Go big or go home.
That’s the overarching message when it comes to digital transformation in 2019. If you’ve been following a hybrid traditional-digital strategy — where everyone is a little bit digital — it’s time to trade in that Prius for a Tesla.
Pilot projects and small wins are nice, but it’s time for companies to take their business transformation efforts to the next level to boost productivity and growth, improve business outcomes, invent new markets and customer experiences, and reinvest savings to fund additional digitalization efforts.
IT leaders should bring internally competing business units together to create a unified IT/business strategy for digital transformation. Everyone should be on board, supporting a single, well-defined digital strategy with talent, funding and executive attention.
The goals should be bold, ambitious and strategic. By aiming for a “moonshot,” this digital trend will spread excitement across the organization, sweeping away resistance from skeptics, attracting the best minds in the company and positioning the company for nonlinear growth.
In making a major strategic bet on digital, it’s vital that leaders also examine the other digital trends that will drive transformation efforts in 2019.
Data, data and more data
Ultimately, digital transformation comes down to data: where does it come from, where does it go, how does it get processed, how do you gain business insight from it, and how does that fundamentally change the operations of your organization?
Most enterprises are already swimming in data that they are struggling to capture and make sense of, much less act on. And the explosion of new data from internet of things (IoT) smart devices threatens to overwhelm existing systems.
In 2019, organizations will take on the challenge of building new platforms that can collect, aggregate and analyze industry-specific data. This represents a major undertaking, but the rewards cannot be understated. By applying machine learning and artificial intelligence to large datasets, companies can identify previously unknown correlations among data, enabling companies to make new discoveries. Automation plays a key role in the ability to quickly act on these insights to fully operationalize their advantage.
Companies will also think about data in new ways. Some data is time-sensitive and needs to be processed at the source, whether that’s a customer, a car, an airport, a hotel or an offshore oil rig. Organizations should ensure that sufficient data analytic processing power is shifted to the edge to accommodate these “data decay” time value requirements.
Indeed, increasing data decay rates, coupled with the higher volume and velocity of data, mean that enterprises must react exponentially faster to maximize the value derived from the data. Data “gravity” becomes a primary design principle for new multi-latency systems. Data gravity draws similar data together locally, and with the increased size of data graphs, so too move the analytics. As these analytics begin to drive intelligent actions, more data and actors are drawn into the local orbit.
This brings us to “the Matrix,” the pervasive, intelligent IT infrastructure that goes beyond cloud and puts analytics — and us — ever closer to the data. The trend toward data, applications and analytics moving to the edge has the potential to shake up the traditional cloud computing model, where power is concentrated among a small number of central players. New, decentralized, event-driven applications might be running in the customers’ pockets, on their wrists or on their desktops. This shift of power to large numbers of highly distributed people could be very disruptive.
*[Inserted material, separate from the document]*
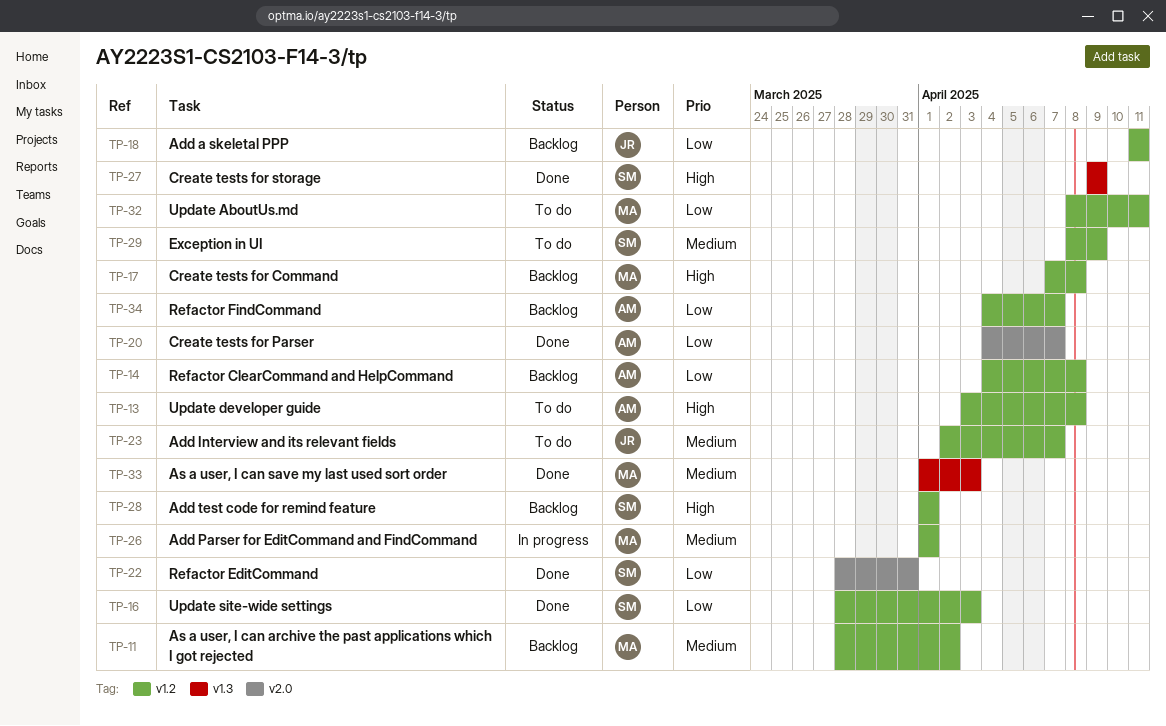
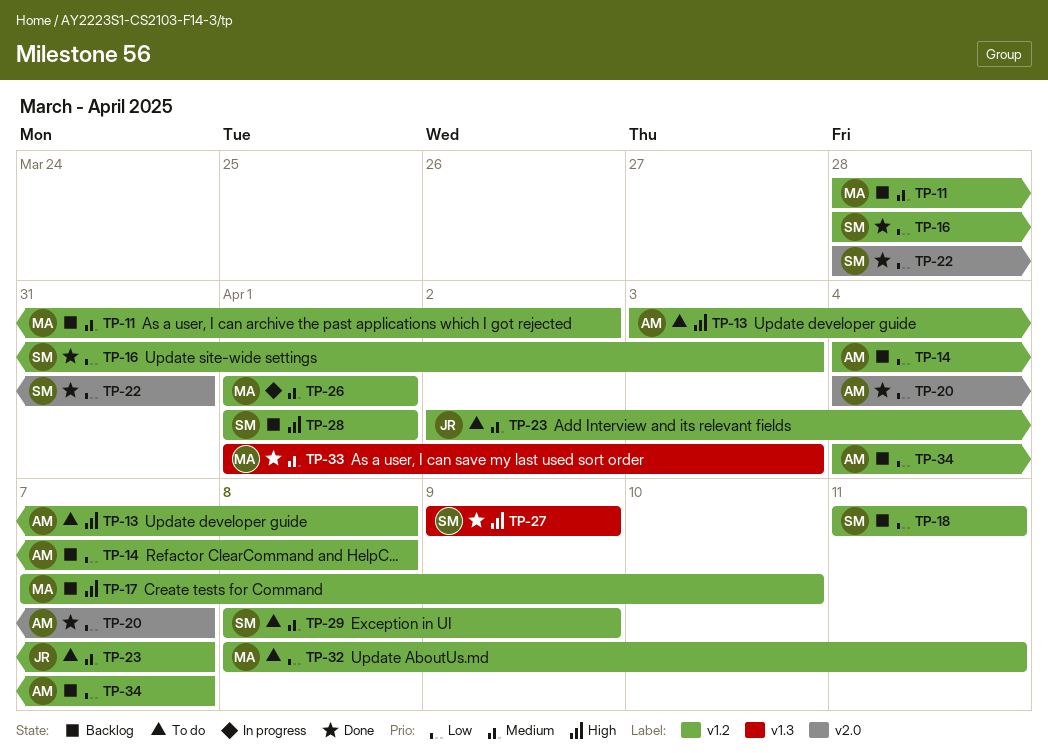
TP-17, due: Apr 8 -> Apr 10
TP-18, owner: JR -> SM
Another implication of data moving to the edge is the slow demise of the enterprise data center. In 2019, there will be a major shift of enterprise data center workloads to multi-tenant data centers in the public cloud to meet the needs of edge computing. Organizations will process data closer to its source, and public cloud providers have the bandwidth and strategically placed data centers to make that happen.
Another factor that needs to be taken into account in 2019 is the European Union’s General Data Protection Regulation (GDPR) and other rules protecting customers’ personal data. Organizations can use this as an opportunity to revamp their digital strategies to build trust and deliver even more valuable customer experiences.
Bottom line: By taking these trends into account, IT organizations in 2019 can lead their organizations to an all-digital future. The guiding principles are: Think big, learn fast and execute forward.